In dem kleinen Dorf Rohrlack schickt ein 24-jähriger Skinhead an einen 41-jährigen Freiberufler einen Drohbrief, darin die Worte: »Ich werde dich platt machen.« Dreieinhalb Wochen später, Mitte Februar, ein zweiter Brief, in dem er Peter F. beleidigt und ausführt: »Ihr Juden erhebt eure Stimme immer, wenn es Personen gibt, die eine andere politische Einstellung haben, die eurer nicht entspricht. Ihr Juden seid doch selber Schuld für den wachsenden Antisemitismus in Deutschland.«
Dann wieder eine versteckte Drohung: »Das, was du in der Vergangenheit von dir gegeben hast, haben jetzt auch andere Menschen mitbekommen, die vielleicht mit diesem Thema nicht so zurückhaltend umgehen werden.« Der Konflikt eskaliert, als der Skinhead wegen des ersten Drohbriefs am 20. Februar verurteilt wird. In der Nacht randaliert er vor dem Haus von Peter F. Völlig betrunken zieht er eine Waffe und richtet sie auf Peter F. Wenige Tage später findet die Polizei bei einer Hausdurchsuchung bei dem Skinhead Munition, die unter das Kriegswaffen-Kontrollgesetz fällt. Peter F. hat Angst, weil er weiß, wie unberechenbar und gewalttätig Nico D. sein kann.

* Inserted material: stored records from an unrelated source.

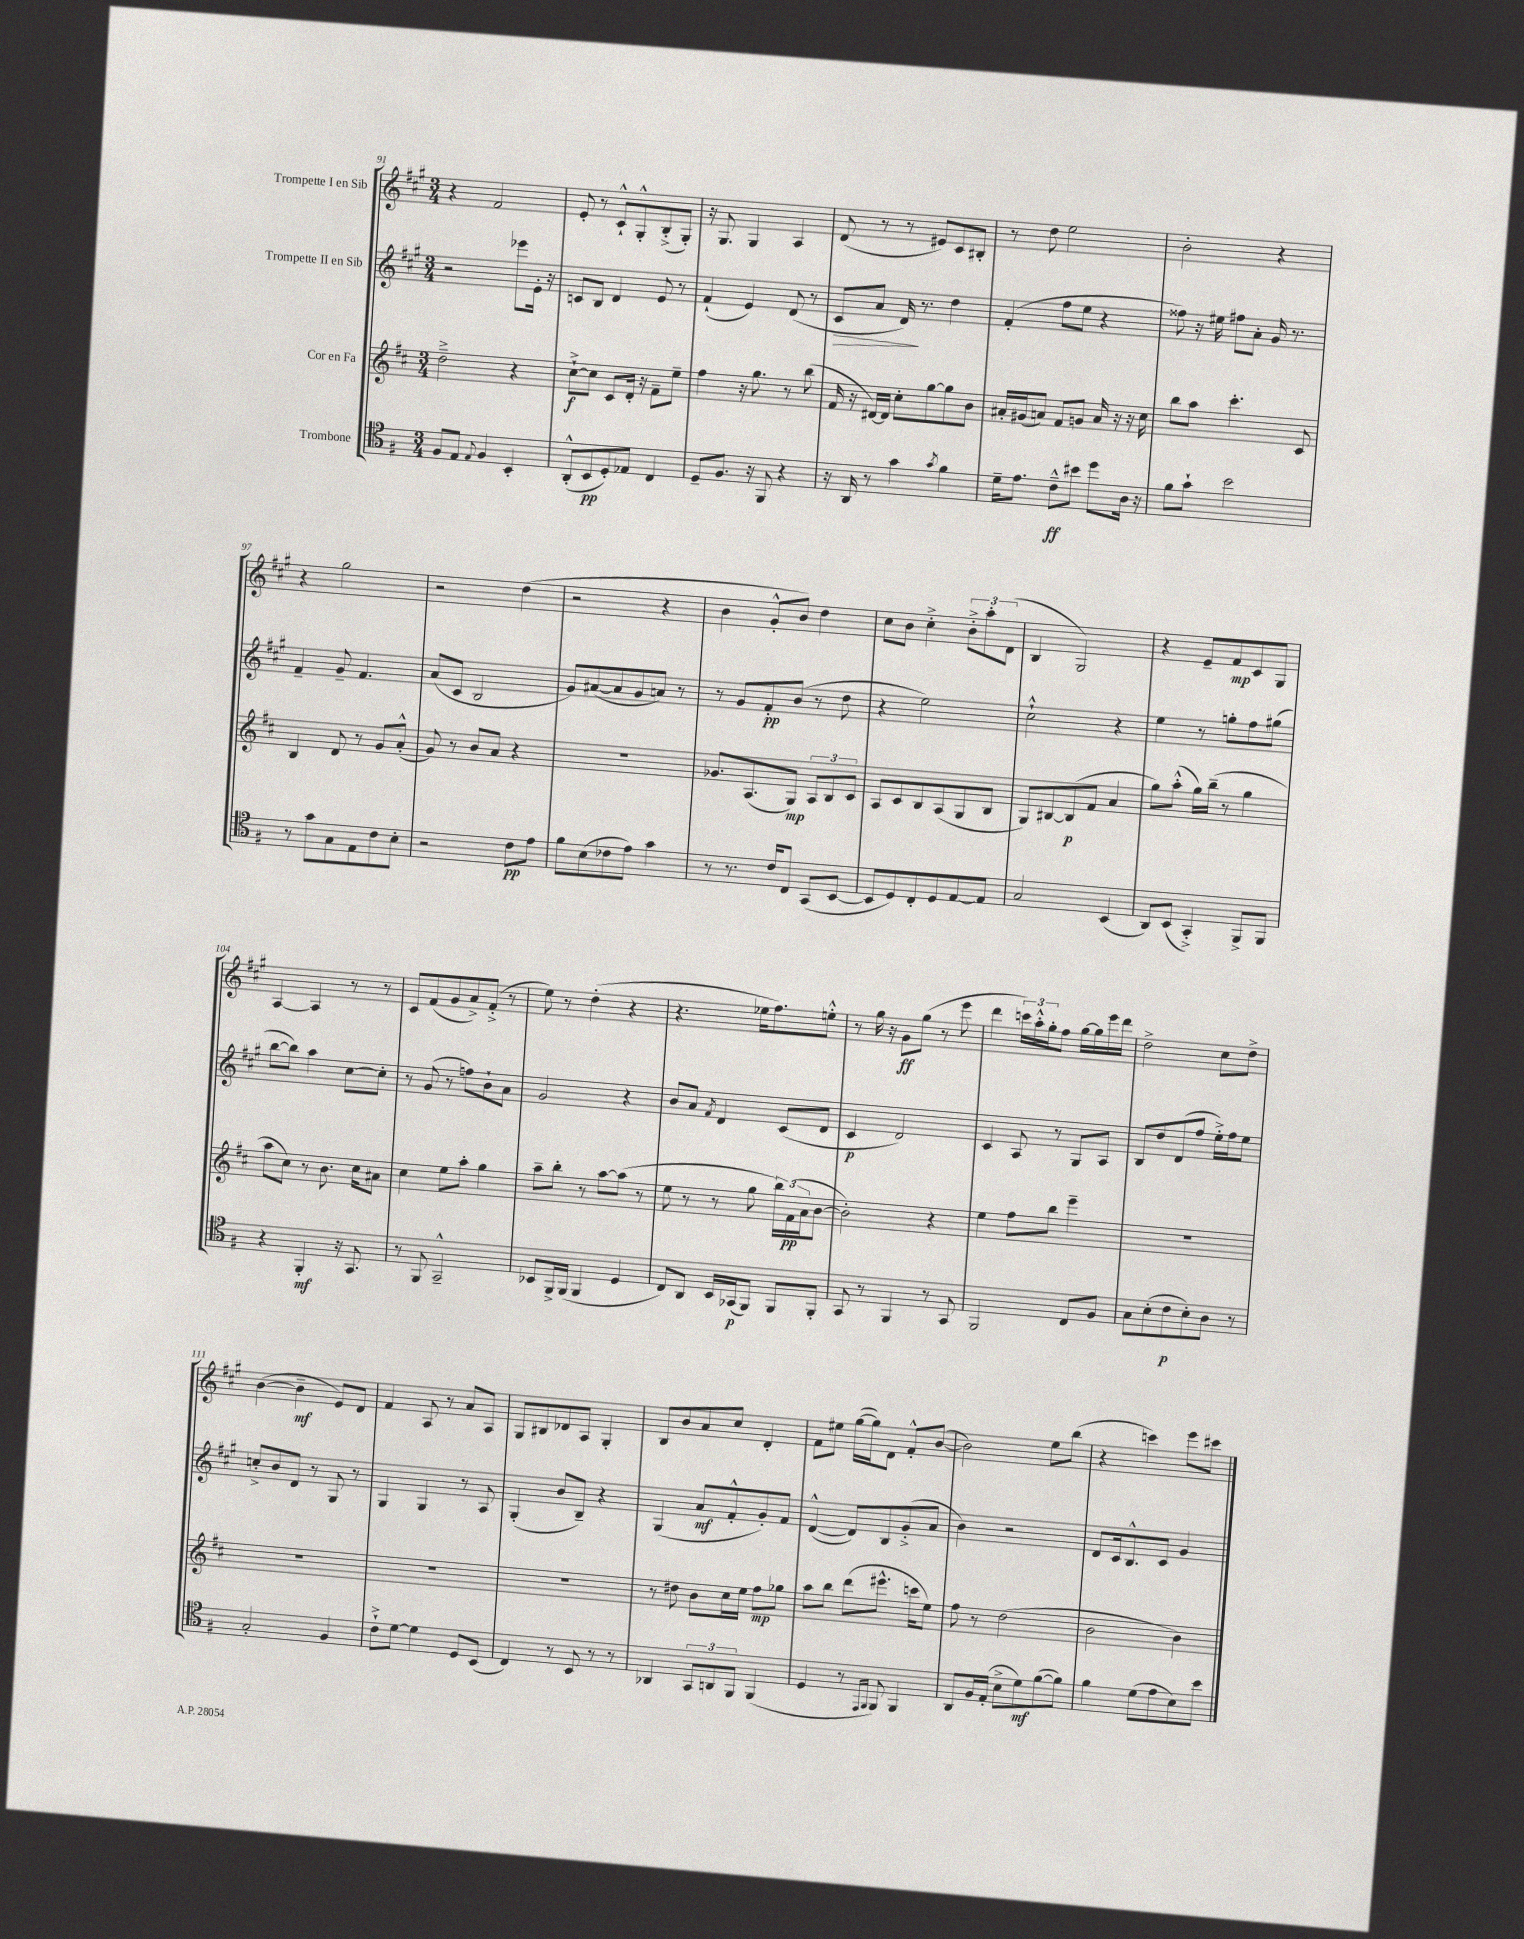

**kern	**dynam	**kern	**dynam	**kern	**dynam	**kern	**dynam
*part4	*part4	*part3	*part3	*part2	*part2	*part1	*part1
*staff4	*staff4	*staff3	*staff3	*staff2	*staff2	*staff1	*staff1
*I"Trombone	*	*I"Cor en Fa	*	*I"Trompette II en Sib	*	*I"Trompette I en Sib	*
*clefC4	*	*clefG2	*	*clefG2	*	*clefG2	*
*k[f#]	*	*k[f#c#]	*	*k[f#c#g#]	*	*k[f#c#g#]	*
*M3/4	*	*M3/4	*	*M3/4	*	*M3/4	*
=91	=91	=91	=91	=91	=91	=91	=91
8F#/L	.	2dd~^\	.	2r	.	4r	.
8E/J	.	.	.	.	.	.	.
8qqE/	.	.	.	.	.	.	.
4F#/	.	.	.	.	.	2f#/	.
4BB'/	.	4r	.	8eee-X\L	.	.	.
.	.	.	.	16e'\Jk	.	.	.
.	.	.	.	16r	.	.	.
=92	=92	=92	=92	=92	=92	=92	=92
(8AA'^^/L	.	[8cc#`^\L	f	8cn/L	.	8e'/	.
8BB/	pp	8cc#\J]	.	8B/J	.	8r	.
8D'/)	.	8c#/L	.	4d/	.	8c#`^^/L	.
8E-X/J	.	16d'/Jk	.	.	.	8G#'^^/	.
.	.	16r	.	.	.	.	.
4C/	.	8f#~\L	.	8e/	.	(8B'^/	.
.	.	8ee~\J	.	8r	.	8G#'/J)	.
=93	=93	=93	=93	=93	=93	=93	=93
8D~/L	.	4ff#\	.	(4f#`/	.	16r	.
.	.	.	.	.	.	8.G#/	.
8.F#/J	.	.	.	.	.	.	.
.	.	16r	.	4e/)	.	4G#/	.
16r	.	8.gg\	.	.	.	.	.
8FF#/	.	.	.	.	.	.	.
4r	.	8r	.	(8d/	.	4A/	.
.	.	(8bb\	.	8r	.	.	.
=94	=94	=94	=94	=94	=94	=94	=94
!	!	!	!	!	!LO:HP:b	!	!
16r	.	16f#/	.	8c#/L	>	(8d/	.
16AA/	.	16r	.	.	.	.	.
8r	.	[16d#X/LL)	.	8a/J	.	8r	.
.	.	16d#/JJ]	.	.	.	.	.
4g\	.	8cc#'\L	.	16d/)	.	8r	.
.	.	.	.	8.r	]	.	.
.	.	[8gg\	.	.	.	8e#X/L)	.
8qg/	.	.	.	.	.	.	.
4f#\	.	8gg\]	.	4dd\	.	8c#/	.
.	.	8b\J	.	.	.	8B#X'/J	.
=95	=95	=95	=95	=95	=95	=95	=95
16d~\KL	.	16a#X'/LL	.	(4f#'/	.	8r	.
8.e\J	.	(16g#X/J	.	.	.	.	.
.	.	8an/J)	.	.	.	8dd\	.
8c~^^\L	ff	8f#/L	.	8ff#\L	.	2ee\	.
8b#X\J	.	8gn/J	.	8ee\J	.	.	.
8dd\L	.	16a/	.	4r	.	.	.
.	.	16r	.	.	.	.	.
16A\Jk	.	16r	.	.	.	.	.
16r	.	16cc#\	.	.	.	.	.
=96	=96	=96	=96	=96	=96	=96	=96
8f#\L	.	8bb\L	.	8ff##X\)	.	2b'\	.
8g`\J	.	8aa\J	.	16r	.	.	.
.	.	.	.	16ee#X\	.	.	.
2b\	.	4.ccc#'\	.	8ff#X\L	.	.	.
.	.	.	.	8a'\J	.	.	.
.	.	.	.	16g#/	.	4r	.
.	.	.	.	8.r	.	.	.
.	.	8c#/	.	.	.	.	.
!!LO:LB:g=z
=97	=97	=97	=97	=97	=97	=97	=97
8r	.	4B/	.	4f#~/	.	4r	.
8g\L	.	.	.	.	.	.	.
8G\	.	8d/	.	8g#~/	.	2gg#\	.
8E\	.	8r	.	4.f#/	.	.	.
8c\	.	8g/L	.	.	.	.	.
8B'\J	.	(8a'^^/J	.	.	.	.	.
=98	=98	=98	=98	=98	=98	=98	=98
2r	.	8g/)	.	(8a/L	.	2r	.
.	.	8r	.	8c#/J	.	.	.
.	.	8b/L	.	2B/	.	.	.
.	.	8a/J	.	.	.	.	.
8c\L	pp	4r	.	.	.	(4dd\	.
8e\J	.	.	.	.	.	.	.
=99	=99	=99	=99	=99	=99	=99	=99
8f#\L	.	2.r	.	8g#/L)	.	2r	.
(8B\	.	.	.	([8a#X/	.	.	.
8c-X\	.	.	.	8a#/]	.	.	.
8e\J)	.	.	.	8g#/	.	.	.
4g\	.	.	.	8an/J)	.	4r	.
.	.	.	.	8r	.	.	.
=100	=100	=100	=100	=100	=100	=100	=100
8r	.	8.g-X/L	.	8r	.	4b\	.
8.r	.	.	.	8g#/L	.	.	.
.	.	(8.A/	.	.	.	.	.
.	.	.	.	8f#'/	pp	8g#'^^/L	.
16c/KL	.	.	.	.	.	.	.
8C/J	.	8G/J)	mp	(8b/J	.	8b/J)	.
(8GG/L	.	12A/L	.	8r	.	4dd\	.
.	.	12B/	.	.	.	.	.
[8BB/J	.	.	.	8dd\	.	.	.
.	.	12c#/J	.	.	.	.	.
=101	=101	=101	=101	=101	=101	=101	=101
8BB/L]	.	8A/L	.	4r	.	8cc#\L	.
8D/)	.	8c#/	.	.	.	8b\J	.
8C'/	.	8B/	.	2ee\)	.	4cc#'^\	.
8D/	.	(8A/	.	.	.	.	.
[8E/	.	8G/	.	.	.	12b'^\L	.
.	.	.	.	.	.	12aa'\	.
8E/J]	.	8B/J	.	.	.	.	.
.	.	.	.	.	.	(12d\J	.
=102	=102	=102	=102	=102	=102	=102	=102
2G/	.	8G/L)	.	2cc#`^^\	.	4B/	.
.	.	[8B#X/	.	.	.	.	.
.	.	(8B#/]	p	.	.	2G#/)	.
.	.	8f#/J	.	.	.	.	.
(4BB/	.	4a/	.	4r	.	.	.
=103	=103	=103	=103	=103	=103	=103	=103
8AA/L)	.	8gg\L)	.	4ee\	.	4r	.
(8BB/J	.	(8aa'^^\J	.	.	.	.	.
4GG'^/)	.	16gg\LL)	.	8r	.	8e~/L	.
.	.	(16bb~\JJ	.	.	.	.	.
.	.	8r	.	8ggn'\L	.	8f#/	mp
8FF#^/L	.	4gg\	.	8ff#\	.	8c#/	.
8FF#/J	.	.	.	(8gg#X\J	.	8G#/J	.
!!LO:LB:g=z
=104	=104	=104	=104	=104	=104	=104	=104
4r	.	8aa\L	.	[8bb\L	.	[4A/	.
.	.	8cc#\J)	.	8bb\J])	.	.	.
4FF#'/	mf	8r	.	4aa\	.	4A/]	.
.	.	8.b\	.	.	.	.	.
16r	.	.	.	[8cc#\L	.	8r	.
8.GG/	.	16cc#\KL	.	.	.	.	.
.	.	8a#X\J	.	8cc#'\J]	.	8r	.
=105	=105	=105	=105	=105	=105	=105	=105
8r	.	4cc#\	.	8r	.	8c#/L	.
8FF#/	.	.	.	(8g#/	.	(8f#/	.
2GG~^^/	.	8ee\L	.	8r	.	8g#/	.
.	.	8aa'\J	.	8ffn\L)	.	8a^/)	.
.	.	4gg\	.	8b`\	.	(8f#'^/J	.
.	.	.	.	8a\J	.	8r	.
=106	=106	=106	=106	=106	=106	=106	=106
8BB-X/L	.	8aa~\L	.	2g#/	.	8ee\)	.
16FF#^/L	.	8bb'\J	.	.	.	8r	.
(16FF#/JJ	.	.	.	.	.	.	.
4FF#/	.	8r	.	.	.	(4dd'\	.
.	.	[8aa\L	.	.	.	.	.
4D/	.	(8aa\J]	.	4r	.	4r	.
.	.	8r	.	.	.	.	.
=107	=107	=107	=107	=107	=107	=107	=107
8C/L)	.	8ee\	.	8b/L	.	4.r	.
8AA/J	.	8r	.	8a/J	.	.	.
.	.	.	.	8qf#/	.	.	.
16BB/LL	.	8r	.	4d/	.	.	.
(16GG-X/J	p	.	.	.	.	.	.
8FF#/J)	.	8gg\	.	.	.	16ee-X\KL	.
.	.	.	.	.	.	8.ff#\)	.
8FF#/L	.	24bb\LL)	.	(8c#/L	.	.	.
.	.	(24f#\	pp	.	.	.	.
.	.	24a\J	.	.	.	.	.
8FF#'/J	.	[8b\J	.	8d/J	.	8een'^^\J	.
=108	=108	=108	=108	=108	=108	=108	=108
8GG/	.	2b'\])	.	4c#/	p	8r	.
8r	.	.	.	.	.	16gg#\	.
.	.	.	.	.	.	16r	.
4FF#/	.	.	.	2d/)	.	8g#\L	ff
.	.	.	.	.	.	(8gg#\J	.
8r	.	4r	.	.	.	8r	.
8GG/	.	.	.	.	.	8eee\	.
=109	=109	=109	=109	=109	=109	=109	=109
2FF#/	.	4ee\	.	4c#/	.	4ddd\	.
.	.	8ff#\L	.	8A/	.	24cccn\LL)	.
.	.	.	.	.	.	24aa'^^\	.
.	.	.	.	.	.	24gg#'\J	.
.	.	8bb\J	.	8r	.	8ff#\J	.
8C/L	.	4eee~\	.	8G#/L	.	[16gg#\LL	.
.	.	.	.	.	.	16gg#\]	.
8F#/J	.	.	.	8A/J	.	16eee\	.
.	.	.	.	.	.	16ddd\JJ	.
=110	=110	=110	=110	=110	=110	=110	=110
8G\L	.	2.r	.	8B/L	.	2dd^\	.
(8B'\	.	.	.	8dd/	.	.	.
8c\	p	.	.	(8d/	.	.	.
8B'\)	.	.	.	8ff#/J	.	.	.
8A\J	.	.	.	16ee'^\LL)	.	8cc#\L	.
.	.	.	.	16ff#\J	.	.	.
8r	.	.	.	8ee\J	.	8dd^\J	.
!!LO:LB:g=z
=111	=111	=111	=111	=111	=111	=111	=111
2G'/	.	2.r	.	8ccn'^/L	.	([4b\	.
.	.	.	.	8b/	.	.	.
.	.	.	.	8d/J	.	4b~\]	mf
.	.	.	.	8r	.	.	.
4F#/	.	.	.	8G#/	.	8e/L)	.
.	.	.	.	8r	.	8d/J	.
=112	=112	=112	=112	=112	=112	=112	=112
8c`^\L	.	2.r	.	4G#/	.	4f#/	.
[8d\J	.	.	.	.	.	.	.
4d\]	.	.	.	4G#/	.	8A/	.
.	.	.	.	.	.	8r	.
8D/L	.	.	.	8r	.	8a/L	.
(8BB/J	.	.	.	8A/	.	8A/J	.
=113	=113	=113	=113	=113	=113	=113	=113
4C/)	.	2.r	.	(4G#'/	.	8G#/L	.
.	.	.	.	.	.	8B#X/	.
8r	.	.	.	8b/L	.	8d-X/	.
8BB/	.	.	.	8B~/J)	.	8A/J	.
8r	.	.	.	4r	.	4G#'/	.
8r	.	.	.	.	.	.	.
=114	=114	=114	=114	=114	=114	=114	=114
4AA-X/	.	8r	.	(4G#/	.	8B/L	.
.	.	8dd#X\	.	.	.	8b/	.
12GG/L	.	8b\L	.	8a/L	mf	8a/	.
12AAn/	.	.	.	.	.	.	.
.	.	16cc#\L	.	8f#'^^/	.	8cc#/J	.
12FF#/J	.	.	.	.	.	.	.
.	.	16ee\JJ	.	.	.	.	.
(4FF#/	.	8ff#\L	mp	8g#'/)	.	4d'/	.
.	.	8gg-X\J	.	8f#/J	.	.	.
=115	=115	=115	=115	=115	=115	=115	=115
4D/	.	8aa\L	.	([4d^^/	.	8f#\L	.
.	.	8bb\J	.	.	.	8ee#X\J	.
8r	.	(8ddd\L	.	8d/L])	.	([16gg#\LL	.
.	.	.	.	.	.	16gg#\J])	.
16qqEE/LL	.	.	.	.	.	.	.
16qqFF#/JJ	.	.	.	.	.	.	.
8FF#/)	.	8.eee#X^^\J	.	8B/	.	8d\J	.
4FF#/	.	.	.	(8g#'^/	.	8f#'^^/L	.
.	.	16cccn\KL	.	.	.	.	.
.	.	8ee\J)	.	8a/J	.	([8b/J	.
=116	=116	=116	=116	=116	=116	=116	=116
8AA/L	.	8ff#\	.	4b\)	.	2b\])	.
16F#/L	.	8r	.	.	.	.	.
(16E'/JJ	.	.	.	.	.	.	.
8B^\L	.	(2dd\	.	2r	.	.	.
8d\)	mf	.	.	.	.	.	.
([8f#\	.	.	.	.	.	8ee\L	.
8f#\J])	.	.	.	.	.	(8bb\J	.
=117	=117	=117	=117	=117	=117	=117	=117
4f#\	.	2b\	.	8d/L	.	4r	.
.	.	.	.	16c#/k	.	.	.
.	.	.	.	8.B^^/	.	.	.
(8d\L	.	.	.	.	.	4cccn\)	.
8e\	.	.	.	8c#/J	.	.	.
8B\)	.	4b\)	.	4g#/	.	8eee\L	.
8b\J	.	.	.	.	.	8ccc#X\J	.
==	==	==	==	==	==	==	==
*-	*-	*-	*-	*-	*-	*-	*-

Am Mittwoch fand nun eine Versammlung in Rohrlack statt, bei der Peter F. anbot, den Konflikt mit Nico D. außerhalb des Gerichts zu lösen. Denn Nico D. braucht Hilfe, um sich unter Kontrolle zu bringen. Bürgerinnen und Bürger aus Rohrlack haben sich bereit erklärt, im Notfall Peter F. zu Hilfe zu kommen und Nico D. zurückzuhalten.
Das ist bemerkenswert, weil diese Form von Zivilcourage in Brandenburg nicht die Regel ist. Die Bürgerinnen und Bürger von Rohrlack delegieren ihre Verantwortung für die Konflikte in ihrem Dorf nicht an ferne Instanzen. Sie wollen selbst zu einer Lösung beitragen. Das könnte als positives Beispiel wirken.
Es setzt allerdings voraus, dass man versteht, um was für einen Konflikt es sich handelt. Seine Gefährlichkeit gewinnt die Bedrohung durch den antisemitischen und rechtsextremen Inhalt. Es ist gerade kein normaler Nachbarschaftsstreit, bei dem nebenbei »Jugendliche mit Nazi-Symbolen andere provoziert haben«, wie die MAZ bagatellisierend schreibt. Auslöser und Motor des Konflikts ist eine brisante Verbindung von ideologischen und persönlichen Motiven, die entflochten werden müssen.
Eine Lösung ist auf den Weg gebracht. Die kann jedoch mit Verharmlosungen nicht funktionieren. Es ist leider ein schlechter Rat der MAZ, aus Angst um den Ruf des Dorfes die Augen vor dem Antisemitismus von Nachbarn zu verschließen oder in dieser Situation dem Opfer Profilierungssucht zu unterstellen.